Anti-cheating measures were the main point of contention between the Chinese team and the organisers, though it appeared to be more a misunderstanding about the measures to be implemented. (A number of security measures had been agreed between FIDE and the Chinese but were inexplicably not included in the players’ contracts.) In the end, scanners, mobile phone blockers and transmission delays were all imposed. A Chinese security guard patrols the access area to the playing room and photographers have been requested to hold back sending their pictures of the start of the game until half an hour has passed.

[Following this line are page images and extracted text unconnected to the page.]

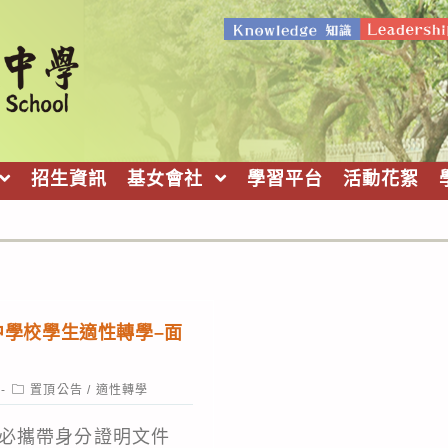
招生資訊
基女會社
學習平台
活動花絮
中學校學生適性轉學–面
Post
置頂公告
/
適性轉學
category:
必攜帶身分證明文件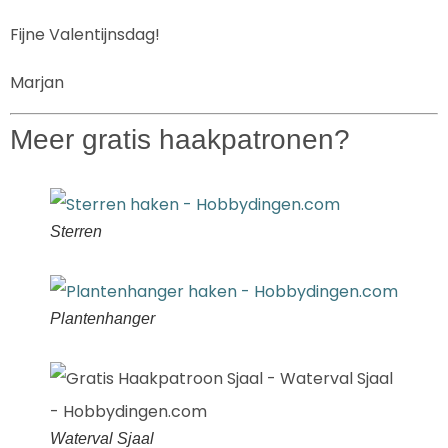
Fijne Valentijnsdag!
Marjan
Meer gratis haakpatronen?
Sterren
Plantenhanger
Waterval Sjaal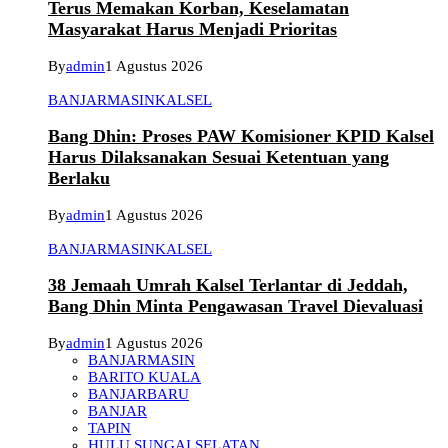
Terus Memakan Korban, Keselamatan
Masyarakat Harus Menjadi Prioritas
By
admin
1 Agustus 2026
BANJARMASIN
KALSEL
Bang Dhin: Proses PAW Komisioner KPID Kalsel
Harus Dilaksanakan Sesuai Ketentuan yang
Berlaku
By
admin
1 Agustus 2026
BANJARMASIN
KALSEL
38 Jemaah Umrah Kalsel Terlantar di Jeddah,
Bang Dhin Minta Pengawasan Travel Dievaluasi
By
admin
1 Agustus 2026
BANJARMASIN
BARITO KUALA
BANJARBARU
BANJAR
TAPIN
HULU SUNGAI SELATAN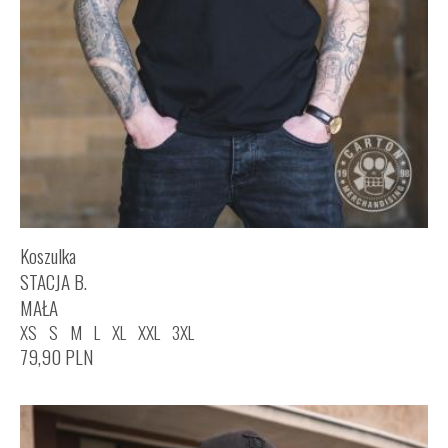
Koszulka
STACJA B.
MAŁA
XS
S
M
L
XL
XXL
3XL
79,90
PLN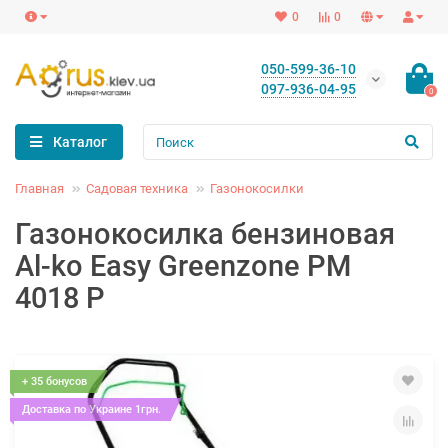
0
0
050-599-36-10
097-936-04-95
0
Каталог
Главная
Садовая техника
Газонокосилки
Газонокосилка бензиновая
Al-ko Easy Greenzone PM
4018 P
+ 35 бонусов
Доставка по Украине 1грн.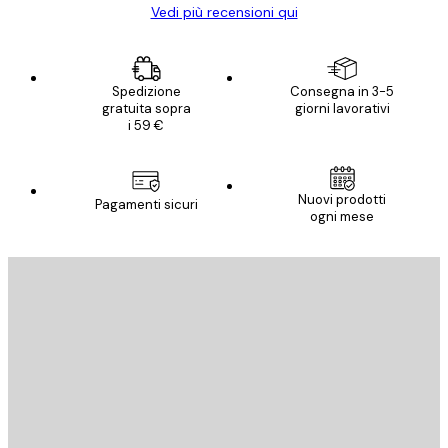
Vedi più recensioni qui
Spedizione
Consegna in 3-5
gratuita sopra
giorni lavorativi
i 59 €
Nuovi prodotti
Pagamenti sicuri
ogni mese
E-mail
INVIA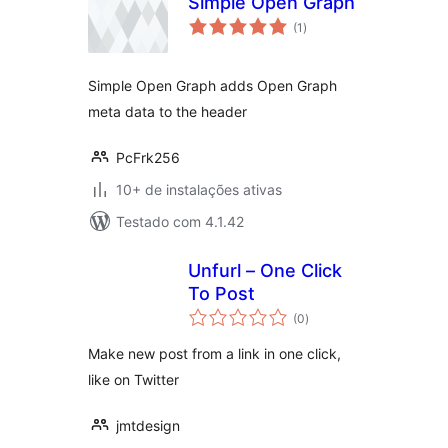
Simple Open Graph
total
(1
)
de
classificações
Simple Open Graph adds Open Graph
meta data to the header
PcFrk256
10+ de instalações ativas
Testado com 4.1.42
Unfurl – One Click
To Post
total
(0
)
de
classificações
Make new post from a link in one click,
like on Twitter
jmtdesign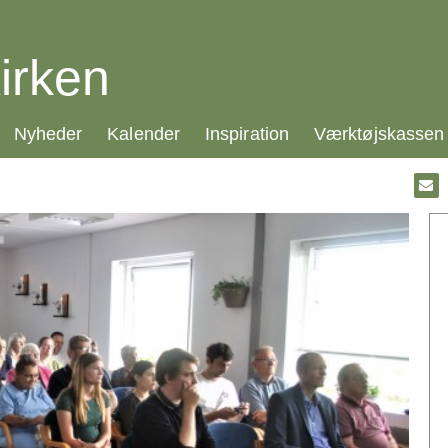
irken
21.0:
22.0:
23.0:
24.0:
Nyheder
Kalender
Inspiration
Værktøjskassen
Gå
til:
Emai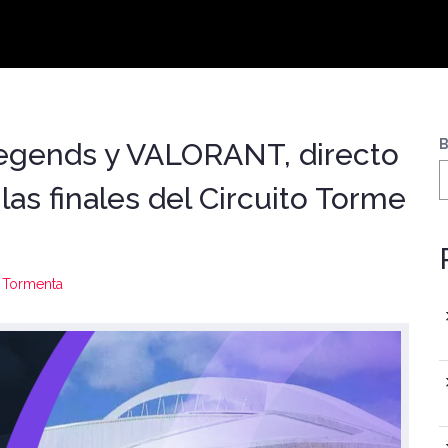
B
Legends y VALORANT, directo
 las finales del Circuito Torme
o Tormenta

Game 1 March 2 Muzychuk(W) v Hou(B)
All games commence at 15.00 Lviv time, which is 8.00am New York time – though you will need to add half an hour for broadcast delay
Game 2 March 3
Game 3 March 5
Game 4 March 6
Game 5 March 8 (the players change colours here, Hou having consecutive games with White)
Game 6 March 9
Game 7 March 11
Game 8 March 12
Game 9 March 14
Game 10 March 16
Tiebreaks (if needed) March 18
All games will be played in a small room without spectators at the Potocki Palace, at the edge of the city centre in Lviv. The palace’s walls are hung with valuable paintings, though the painting directly above the board in the playing hall had to be changed due to excessive nudity, replaced by a still life.
The time limit is 40 moves in 90 minutes, plus 30 seconds per move increment, with a 30 minute bonus at move 40.